With the line containing "M153,197L162,241L122,249L113,205Z" as the start and the line containing "M521,463L522,486L422,490L421,466Z" as the end, transcribe that span of the entries below exactly, including both.

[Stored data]
------------------------
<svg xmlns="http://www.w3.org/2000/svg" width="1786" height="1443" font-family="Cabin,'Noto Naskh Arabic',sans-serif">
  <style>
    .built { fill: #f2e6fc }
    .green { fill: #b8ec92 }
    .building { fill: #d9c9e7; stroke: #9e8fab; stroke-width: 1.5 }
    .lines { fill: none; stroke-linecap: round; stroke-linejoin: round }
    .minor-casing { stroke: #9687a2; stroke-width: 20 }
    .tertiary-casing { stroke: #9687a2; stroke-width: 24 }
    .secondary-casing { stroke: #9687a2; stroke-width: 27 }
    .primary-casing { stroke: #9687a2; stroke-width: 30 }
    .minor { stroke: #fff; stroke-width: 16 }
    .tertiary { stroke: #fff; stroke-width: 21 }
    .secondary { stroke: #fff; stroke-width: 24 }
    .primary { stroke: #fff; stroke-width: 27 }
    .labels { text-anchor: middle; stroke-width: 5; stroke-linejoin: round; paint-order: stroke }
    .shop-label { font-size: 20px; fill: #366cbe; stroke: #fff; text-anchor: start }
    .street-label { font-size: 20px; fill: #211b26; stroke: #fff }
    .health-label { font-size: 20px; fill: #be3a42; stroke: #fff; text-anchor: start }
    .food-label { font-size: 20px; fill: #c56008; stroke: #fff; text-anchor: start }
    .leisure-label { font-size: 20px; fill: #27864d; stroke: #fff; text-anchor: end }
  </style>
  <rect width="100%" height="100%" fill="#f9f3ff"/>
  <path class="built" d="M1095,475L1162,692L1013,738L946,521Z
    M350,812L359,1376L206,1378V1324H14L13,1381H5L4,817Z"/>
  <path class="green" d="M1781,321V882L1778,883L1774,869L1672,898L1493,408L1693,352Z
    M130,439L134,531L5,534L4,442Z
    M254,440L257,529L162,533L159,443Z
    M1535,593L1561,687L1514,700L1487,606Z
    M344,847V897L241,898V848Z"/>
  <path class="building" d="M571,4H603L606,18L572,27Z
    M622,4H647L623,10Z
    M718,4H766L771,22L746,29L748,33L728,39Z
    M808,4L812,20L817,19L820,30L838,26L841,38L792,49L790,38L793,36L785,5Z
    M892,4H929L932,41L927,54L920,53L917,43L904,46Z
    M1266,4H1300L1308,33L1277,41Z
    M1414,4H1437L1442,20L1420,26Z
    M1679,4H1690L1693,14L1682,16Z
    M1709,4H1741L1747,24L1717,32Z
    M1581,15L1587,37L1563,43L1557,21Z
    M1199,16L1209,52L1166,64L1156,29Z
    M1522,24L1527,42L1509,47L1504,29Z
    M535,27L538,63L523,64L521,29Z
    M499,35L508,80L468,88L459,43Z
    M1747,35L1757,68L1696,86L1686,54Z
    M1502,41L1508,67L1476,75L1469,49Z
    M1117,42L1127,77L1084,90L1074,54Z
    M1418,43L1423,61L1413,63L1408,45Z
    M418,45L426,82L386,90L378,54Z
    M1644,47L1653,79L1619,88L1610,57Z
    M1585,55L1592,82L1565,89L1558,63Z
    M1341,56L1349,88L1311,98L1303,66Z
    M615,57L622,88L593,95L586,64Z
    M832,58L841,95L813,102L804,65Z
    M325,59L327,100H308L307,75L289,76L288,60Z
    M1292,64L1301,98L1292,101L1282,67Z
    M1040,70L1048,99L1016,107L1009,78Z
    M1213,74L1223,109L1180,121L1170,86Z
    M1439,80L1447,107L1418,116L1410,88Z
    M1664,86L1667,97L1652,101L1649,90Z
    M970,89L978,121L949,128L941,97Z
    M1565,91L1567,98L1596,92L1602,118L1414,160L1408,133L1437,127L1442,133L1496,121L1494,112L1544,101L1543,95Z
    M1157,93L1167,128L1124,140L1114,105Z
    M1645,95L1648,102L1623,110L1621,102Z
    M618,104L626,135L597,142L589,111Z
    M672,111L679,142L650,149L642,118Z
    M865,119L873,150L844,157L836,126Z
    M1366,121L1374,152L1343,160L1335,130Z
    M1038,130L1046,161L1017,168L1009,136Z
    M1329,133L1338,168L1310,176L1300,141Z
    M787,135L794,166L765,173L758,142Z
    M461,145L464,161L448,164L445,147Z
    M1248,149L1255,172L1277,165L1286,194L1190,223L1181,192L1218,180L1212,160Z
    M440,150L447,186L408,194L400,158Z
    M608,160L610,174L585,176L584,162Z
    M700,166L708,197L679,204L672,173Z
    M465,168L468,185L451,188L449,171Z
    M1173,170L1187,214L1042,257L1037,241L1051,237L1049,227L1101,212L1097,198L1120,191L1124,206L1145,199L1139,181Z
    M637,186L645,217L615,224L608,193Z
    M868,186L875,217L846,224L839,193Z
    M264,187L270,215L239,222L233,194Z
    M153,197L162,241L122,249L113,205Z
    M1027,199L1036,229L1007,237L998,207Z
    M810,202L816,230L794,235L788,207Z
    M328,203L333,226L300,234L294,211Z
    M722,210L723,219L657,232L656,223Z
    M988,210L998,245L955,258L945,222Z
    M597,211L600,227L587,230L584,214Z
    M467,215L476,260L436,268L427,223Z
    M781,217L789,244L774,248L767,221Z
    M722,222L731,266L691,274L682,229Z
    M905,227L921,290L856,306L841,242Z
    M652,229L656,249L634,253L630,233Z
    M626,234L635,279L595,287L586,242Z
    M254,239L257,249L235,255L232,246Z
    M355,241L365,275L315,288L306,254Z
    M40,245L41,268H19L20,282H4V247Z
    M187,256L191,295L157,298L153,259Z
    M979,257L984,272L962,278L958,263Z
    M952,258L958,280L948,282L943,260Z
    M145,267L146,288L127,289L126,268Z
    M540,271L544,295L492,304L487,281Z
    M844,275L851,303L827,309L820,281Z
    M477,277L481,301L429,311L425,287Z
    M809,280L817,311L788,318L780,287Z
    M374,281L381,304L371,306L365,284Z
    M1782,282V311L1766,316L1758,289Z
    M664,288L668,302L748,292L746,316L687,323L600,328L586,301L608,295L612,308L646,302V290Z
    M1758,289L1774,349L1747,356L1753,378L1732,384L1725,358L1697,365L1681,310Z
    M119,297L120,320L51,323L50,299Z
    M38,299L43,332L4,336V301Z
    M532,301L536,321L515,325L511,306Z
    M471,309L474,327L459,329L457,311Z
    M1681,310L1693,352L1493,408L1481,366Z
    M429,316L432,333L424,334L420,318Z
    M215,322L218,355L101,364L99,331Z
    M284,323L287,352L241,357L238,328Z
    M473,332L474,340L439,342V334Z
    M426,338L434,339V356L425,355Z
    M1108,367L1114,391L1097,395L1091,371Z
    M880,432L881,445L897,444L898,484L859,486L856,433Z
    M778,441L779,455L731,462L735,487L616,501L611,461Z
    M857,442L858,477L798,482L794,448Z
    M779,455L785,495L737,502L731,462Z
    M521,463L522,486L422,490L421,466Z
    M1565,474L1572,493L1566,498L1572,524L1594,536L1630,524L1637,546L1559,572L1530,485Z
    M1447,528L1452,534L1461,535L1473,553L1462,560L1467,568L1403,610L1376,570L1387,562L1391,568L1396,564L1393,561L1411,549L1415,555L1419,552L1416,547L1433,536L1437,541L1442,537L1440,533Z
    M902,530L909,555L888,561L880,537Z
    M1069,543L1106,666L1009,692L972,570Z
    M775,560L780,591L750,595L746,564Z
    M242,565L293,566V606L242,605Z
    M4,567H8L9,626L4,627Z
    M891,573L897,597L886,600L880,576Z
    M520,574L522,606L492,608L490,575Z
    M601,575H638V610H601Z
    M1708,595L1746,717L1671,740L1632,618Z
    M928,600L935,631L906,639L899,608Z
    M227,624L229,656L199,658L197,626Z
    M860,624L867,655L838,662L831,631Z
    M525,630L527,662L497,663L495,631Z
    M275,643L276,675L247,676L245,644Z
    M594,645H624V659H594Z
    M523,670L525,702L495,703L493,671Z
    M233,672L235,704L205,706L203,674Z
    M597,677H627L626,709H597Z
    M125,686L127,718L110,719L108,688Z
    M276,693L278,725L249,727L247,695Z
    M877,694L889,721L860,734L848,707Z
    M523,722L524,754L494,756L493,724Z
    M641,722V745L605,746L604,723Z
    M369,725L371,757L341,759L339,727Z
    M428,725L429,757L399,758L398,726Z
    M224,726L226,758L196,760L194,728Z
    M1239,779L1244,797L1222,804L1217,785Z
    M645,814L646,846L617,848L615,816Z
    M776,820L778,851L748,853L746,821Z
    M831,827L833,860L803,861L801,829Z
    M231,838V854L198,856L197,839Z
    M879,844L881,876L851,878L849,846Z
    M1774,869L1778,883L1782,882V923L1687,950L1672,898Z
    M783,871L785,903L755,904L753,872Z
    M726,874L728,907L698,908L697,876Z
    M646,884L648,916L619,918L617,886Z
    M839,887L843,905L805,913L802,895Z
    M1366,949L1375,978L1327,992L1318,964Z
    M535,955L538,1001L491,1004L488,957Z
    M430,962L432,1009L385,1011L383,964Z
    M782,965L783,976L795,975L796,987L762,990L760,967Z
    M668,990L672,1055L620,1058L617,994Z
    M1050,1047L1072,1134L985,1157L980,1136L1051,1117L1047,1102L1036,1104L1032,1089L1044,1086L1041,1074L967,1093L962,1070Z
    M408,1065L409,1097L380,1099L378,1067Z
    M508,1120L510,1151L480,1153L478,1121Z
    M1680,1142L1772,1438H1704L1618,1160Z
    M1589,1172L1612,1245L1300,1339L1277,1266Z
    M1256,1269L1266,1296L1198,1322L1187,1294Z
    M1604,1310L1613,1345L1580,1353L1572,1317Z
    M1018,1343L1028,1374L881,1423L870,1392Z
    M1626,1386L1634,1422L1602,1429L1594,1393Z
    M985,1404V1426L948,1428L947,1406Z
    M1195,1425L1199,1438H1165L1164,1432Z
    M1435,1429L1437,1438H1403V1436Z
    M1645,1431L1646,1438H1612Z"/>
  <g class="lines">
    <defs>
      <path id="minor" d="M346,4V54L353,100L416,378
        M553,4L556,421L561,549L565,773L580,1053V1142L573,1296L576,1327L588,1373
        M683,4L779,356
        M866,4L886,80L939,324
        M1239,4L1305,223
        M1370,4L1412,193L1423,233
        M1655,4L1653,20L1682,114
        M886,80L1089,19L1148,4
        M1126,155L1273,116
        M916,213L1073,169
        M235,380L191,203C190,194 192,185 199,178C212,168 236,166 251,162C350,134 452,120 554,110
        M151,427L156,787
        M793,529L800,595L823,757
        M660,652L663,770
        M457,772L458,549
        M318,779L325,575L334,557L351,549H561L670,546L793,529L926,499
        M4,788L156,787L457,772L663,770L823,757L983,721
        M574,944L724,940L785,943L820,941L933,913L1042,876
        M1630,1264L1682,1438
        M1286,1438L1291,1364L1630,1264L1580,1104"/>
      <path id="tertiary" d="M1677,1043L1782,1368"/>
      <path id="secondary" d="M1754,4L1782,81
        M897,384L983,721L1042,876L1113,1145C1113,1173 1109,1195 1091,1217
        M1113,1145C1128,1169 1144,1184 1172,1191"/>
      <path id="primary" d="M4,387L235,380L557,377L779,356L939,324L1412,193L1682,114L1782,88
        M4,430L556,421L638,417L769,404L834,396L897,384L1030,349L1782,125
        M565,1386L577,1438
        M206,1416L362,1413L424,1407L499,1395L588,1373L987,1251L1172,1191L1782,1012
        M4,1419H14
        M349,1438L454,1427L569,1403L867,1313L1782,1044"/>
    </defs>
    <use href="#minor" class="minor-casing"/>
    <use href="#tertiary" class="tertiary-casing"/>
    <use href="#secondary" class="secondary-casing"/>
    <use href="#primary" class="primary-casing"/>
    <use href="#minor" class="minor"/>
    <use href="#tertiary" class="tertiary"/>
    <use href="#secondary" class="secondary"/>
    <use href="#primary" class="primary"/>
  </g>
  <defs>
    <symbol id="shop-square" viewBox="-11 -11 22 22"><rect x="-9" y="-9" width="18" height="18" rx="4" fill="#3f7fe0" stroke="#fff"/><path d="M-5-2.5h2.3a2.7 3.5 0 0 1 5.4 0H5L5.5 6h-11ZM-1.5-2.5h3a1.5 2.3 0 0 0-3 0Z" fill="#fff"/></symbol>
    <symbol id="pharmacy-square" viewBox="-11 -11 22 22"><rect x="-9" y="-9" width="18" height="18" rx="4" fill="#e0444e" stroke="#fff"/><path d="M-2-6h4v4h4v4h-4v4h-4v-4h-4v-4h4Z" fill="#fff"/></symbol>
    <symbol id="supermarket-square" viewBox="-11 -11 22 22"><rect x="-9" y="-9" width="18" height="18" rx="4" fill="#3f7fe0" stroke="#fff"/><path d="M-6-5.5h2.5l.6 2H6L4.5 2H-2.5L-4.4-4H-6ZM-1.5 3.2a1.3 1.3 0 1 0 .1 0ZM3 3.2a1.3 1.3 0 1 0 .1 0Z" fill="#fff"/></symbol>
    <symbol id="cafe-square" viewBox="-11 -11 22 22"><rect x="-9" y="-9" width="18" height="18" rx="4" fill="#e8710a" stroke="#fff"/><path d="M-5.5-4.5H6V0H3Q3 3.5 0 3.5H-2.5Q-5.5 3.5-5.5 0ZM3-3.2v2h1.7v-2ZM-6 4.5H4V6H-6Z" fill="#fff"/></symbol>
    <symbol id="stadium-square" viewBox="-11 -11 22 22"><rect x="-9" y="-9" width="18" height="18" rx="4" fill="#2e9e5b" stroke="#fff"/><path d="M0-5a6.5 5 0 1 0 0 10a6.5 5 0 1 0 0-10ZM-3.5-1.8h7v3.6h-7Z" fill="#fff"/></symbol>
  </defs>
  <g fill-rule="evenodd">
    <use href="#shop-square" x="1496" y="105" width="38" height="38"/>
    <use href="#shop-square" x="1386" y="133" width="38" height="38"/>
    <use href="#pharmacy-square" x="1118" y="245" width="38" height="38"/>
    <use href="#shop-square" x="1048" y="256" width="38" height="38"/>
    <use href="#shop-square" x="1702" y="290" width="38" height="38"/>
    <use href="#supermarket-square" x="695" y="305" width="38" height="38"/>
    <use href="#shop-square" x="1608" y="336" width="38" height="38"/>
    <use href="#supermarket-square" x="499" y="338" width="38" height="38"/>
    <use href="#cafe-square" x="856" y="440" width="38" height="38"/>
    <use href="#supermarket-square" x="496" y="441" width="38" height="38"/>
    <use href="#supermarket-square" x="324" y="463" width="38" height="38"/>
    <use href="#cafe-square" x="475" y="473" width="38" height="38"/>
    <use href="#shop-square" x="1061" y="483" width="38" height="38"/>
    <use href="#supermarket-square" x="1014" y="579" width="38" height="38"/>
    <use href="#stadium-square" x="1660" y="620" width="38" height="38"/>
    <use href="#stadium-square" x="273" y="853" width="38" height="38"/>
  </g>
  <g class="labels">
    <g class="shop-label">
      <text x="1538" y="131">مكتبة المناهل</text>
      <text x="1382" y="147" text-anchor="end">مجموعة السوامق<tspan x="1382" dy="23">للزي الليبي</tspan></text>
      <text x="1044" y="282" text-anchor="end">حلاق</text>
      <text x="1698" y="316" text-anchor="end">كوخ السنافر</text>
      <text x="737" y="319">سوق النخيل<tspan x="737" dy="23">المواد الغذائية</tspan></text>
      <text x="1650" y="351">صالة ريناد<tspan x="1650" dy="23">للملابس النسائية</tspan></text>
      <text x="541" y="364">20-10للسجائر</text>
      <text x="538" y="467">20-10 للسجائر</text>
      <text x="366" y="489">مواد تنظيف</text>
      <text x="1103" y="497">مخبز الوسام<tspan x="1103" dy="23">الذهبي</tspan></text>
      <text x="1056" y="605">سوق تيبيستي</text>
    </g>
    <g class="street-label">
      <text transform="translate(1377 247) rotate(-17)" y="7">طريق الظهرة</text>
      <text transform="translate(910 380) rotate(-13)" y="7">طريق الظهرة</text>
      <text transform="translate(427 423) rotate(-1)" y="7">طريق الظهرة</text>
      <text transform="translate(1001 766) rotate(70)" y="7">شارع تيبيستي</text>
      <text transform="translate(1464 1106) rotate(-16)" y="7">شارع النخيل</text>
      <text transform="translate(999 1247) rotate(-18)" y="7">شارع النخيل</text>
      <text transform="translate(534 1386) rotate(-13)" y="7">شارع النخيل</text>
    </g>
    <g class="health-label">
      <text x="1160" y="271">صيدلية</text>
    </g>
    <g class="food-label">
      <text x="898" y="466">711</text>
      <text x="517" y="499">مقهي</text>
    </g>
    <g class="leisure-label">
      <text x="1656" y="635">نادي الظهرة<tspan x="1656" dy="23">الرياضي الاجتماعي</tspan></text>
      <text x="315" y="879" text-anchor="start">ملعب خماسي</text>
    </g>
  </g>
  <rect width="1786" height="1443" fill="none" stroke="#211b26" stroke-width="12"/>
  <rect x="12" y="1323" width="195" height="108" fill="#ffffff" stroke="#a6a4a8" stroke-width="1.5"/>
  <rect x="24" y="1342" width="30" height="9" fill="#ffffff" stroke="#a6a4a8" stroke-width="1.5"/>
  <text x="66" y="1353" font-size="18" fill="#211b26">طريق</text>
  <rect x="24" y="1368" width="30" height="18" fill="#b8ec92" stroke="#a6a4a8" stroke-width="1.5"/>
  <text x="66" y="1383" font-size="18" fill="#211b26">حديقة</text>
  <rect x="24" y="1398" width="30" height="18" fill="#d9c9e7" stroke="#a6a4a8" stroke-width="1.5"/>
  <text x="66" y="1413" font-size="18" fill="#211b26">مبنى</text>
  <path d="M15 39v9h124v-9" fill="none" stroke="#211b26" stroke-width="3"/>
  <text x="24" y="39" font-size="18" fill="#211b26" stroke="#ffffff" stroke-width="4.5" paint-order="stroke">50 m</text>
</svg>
------------------------
• [REPLY TO THE EXERCISE]
    M153,197L162,241L122,249L113,205Z
    M1027,199L1036,229L1007,237L998,207Z
    M810,202L816,230L794,235L788,207Z
    M328,203L333,226L300,234L294,211Z
    M722,210L723,219L657,232L656,223Z
    M988,210L998,245L955,258L945,222Z
    M597,211L600,227L587,230L584,214Z
    M467,215L476,260L436,268L427,223Z
    M781,217L789,244L774,248L767,221Z
    M722,222L731,266L691,274L682,229Z
    M905,227L921,290L856,306L841,242Z
    M652,229L656,249L634,253L630,233Z
    M626,234L635,279L595,287L586,242Z
    M254,239L257,249L235,255L232,246Z
    M355,241L365,275L315,288L306,254Z
    M40,245L41,268H19L20,282H4V247Z
    M187,256L191,295L157,298L153,259Z
    M979,257L984,272L962,278L958,263Z
    M952,258L958,280L948,282L943,260Z
    M145,267L146,288L127,289L126,268Z
    M540,271L544,295L492,304L487,281Z
    M844,275L851,303L827,309L820,281Z
    M477,277L481,301L429,311L425,287Z
    M809,280L817,311L788,318L780,287Z
    M374,281L381,304L371,306L365,284Z
    M1782,282V311L1766,316L1758,289Z
    M664,288L668,302L748,292L746,316L687,323L600,328L586,301L608,295L612,308L646,302V290Z
    M1758,289L1774,349L1747,356L1753,378L1732,384L1725,358L1697,365L1681,310Z
    M119,297L120,320L51,323L50,299Z
    M38,299L43,332L4,336V301Z
    M532,301L536,321L515,325L511,306Z
    M471,309L474,327L459,329L457,311Z
    M1681,310L1693,352L1493,408L1481,366Z
    M429,316L432,333L424,334L420,318Z
    M215,322L218,355L101,364L99,331Z
    M284,323L287,352L241,357L238,328Z
    M473,332L474,340L439,342V334Z
    M426,338L434,339V356L425,355Z
    M1108,367L1114,391L1097,395L1091,371Z
    M880,432L881,445L897,444L898,484L859,486L856,433Z
    M778,441L779,455L731,462L735,487L616,501L611,461Z
    M857,442L858,477L798,482L794,448Z
    M779,455L785,495L737,502L731,462Z
    M521,463L522,486L422,490L421,466Z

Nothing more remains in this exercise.